» Task item
Copy the derivative solution between "Step 3 :To find" and "(s^\pi)) + \sin (\ln (s^\pi)))\)", inclusive, swapping in "composite rule" wherever "chain rule" appears.

» Source extract
********
2. If $p=\frac{q^{2}}{\pi}, q=3 \cos (r)+\sin (r), r=\ln \left(s^{\pi}\right)$ find $\frac{d p}{d s}$ at $s=e$. (Answer must be exact. 6 marks)
Finally, simplify the expression: \(\frac{dp}{ds} = \boxed{\frac{6\pi}{e}}\)
Step 1 :First, substitute the expression for r into the expression for q: \(q = 3 \cos (\ln (s^\pi)) + \sin (\ln (s^\pi))\)
Step 2 :Now, substitute the expression for q into the expression for p: \(p = \frac{(3 \cos (\ln (s^\pi)) + \sin (\ln (s^\pi)))^2}{\pi}\)
Step 3 :To find \(\frac{dp}{ds}\), we need to differentiate p with respect to s: \(\frac{dp}{ds} = \frac{d}{ds} \left(\frac{(3 \cos (\ln (s^\pi)) + \sin (\ln (s^\pi)))^2}{\pi}\right)\)
Step 4 :Apply the chain rule: \(\frac{dp}{ds} = \frac{2(3 \cos (\ln (s^\pi)) + \sin (\ln (s^\pi)))}{\pi} \cdot \frac{d}{ds}(3 \cos (\ln (s^\pi)) + \sin (\ln (s^\pi)))\)
Step 5 :Differentiate the expression inside the parentheses with respect to s: \(\frac{d}{ds}(3 \cos (\ln (s^\pi)) + \sin (\ln (s^\pi))) = -3 \sin (\ln (s^\pi)) \cdot \frac{\pi}{s} + \cos (\ln (s^\pi)) \cdot \frac{\pi}{s}\)
********
» Given material
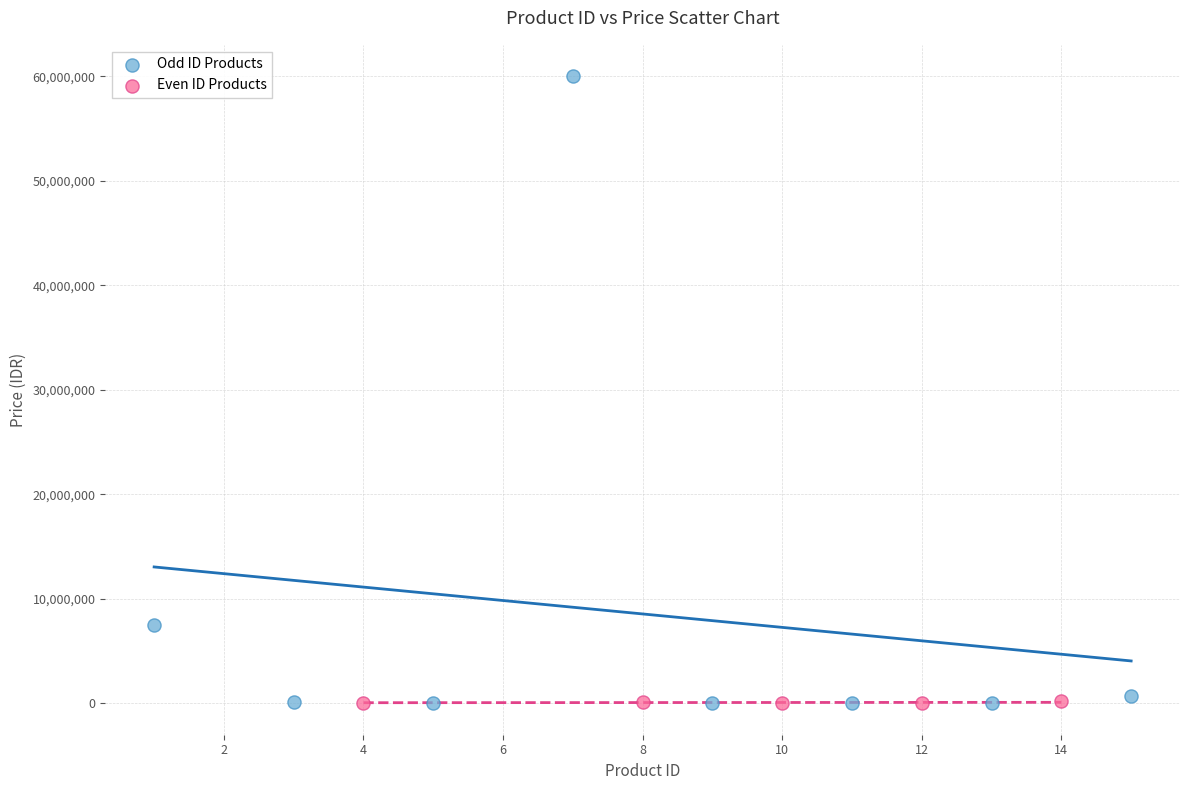

Which series contains the highest Y value?

Odd ID Products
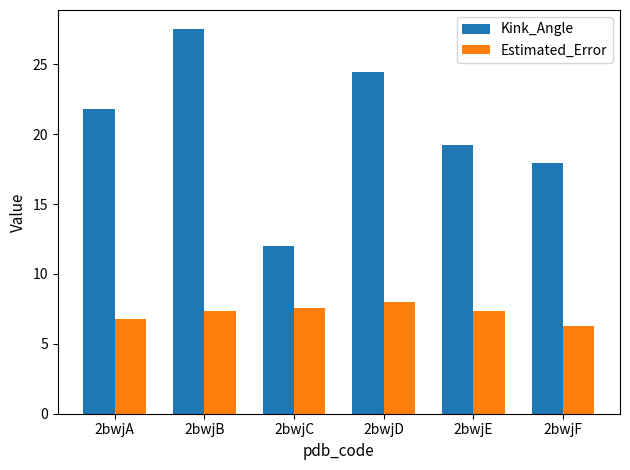

How many distinct data groups are displayed?

2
********
» Solution
Step 3 :To find \(\frac{dp}{ds}\), we need to differentiate p with respect to s: \(\frac{dp}{ds} = \frac{d}{ds} \left(\frac{(3 \cos (\ln (s^\pi)) + \sin (\ln (s^\pi)))^2}{\pi}\right)\)
Step 4 :Apply the composite rule: \(\frac{dp}{ds} = \frac{2(3 \cos (\ln (s^\pi)) + \sin (\ln (s^\pi)))}{\pi} \cdot \frac{d}{ds}(3 \cos (\ln (s^\pi)) + \sin (\ln (s^\pi)))\)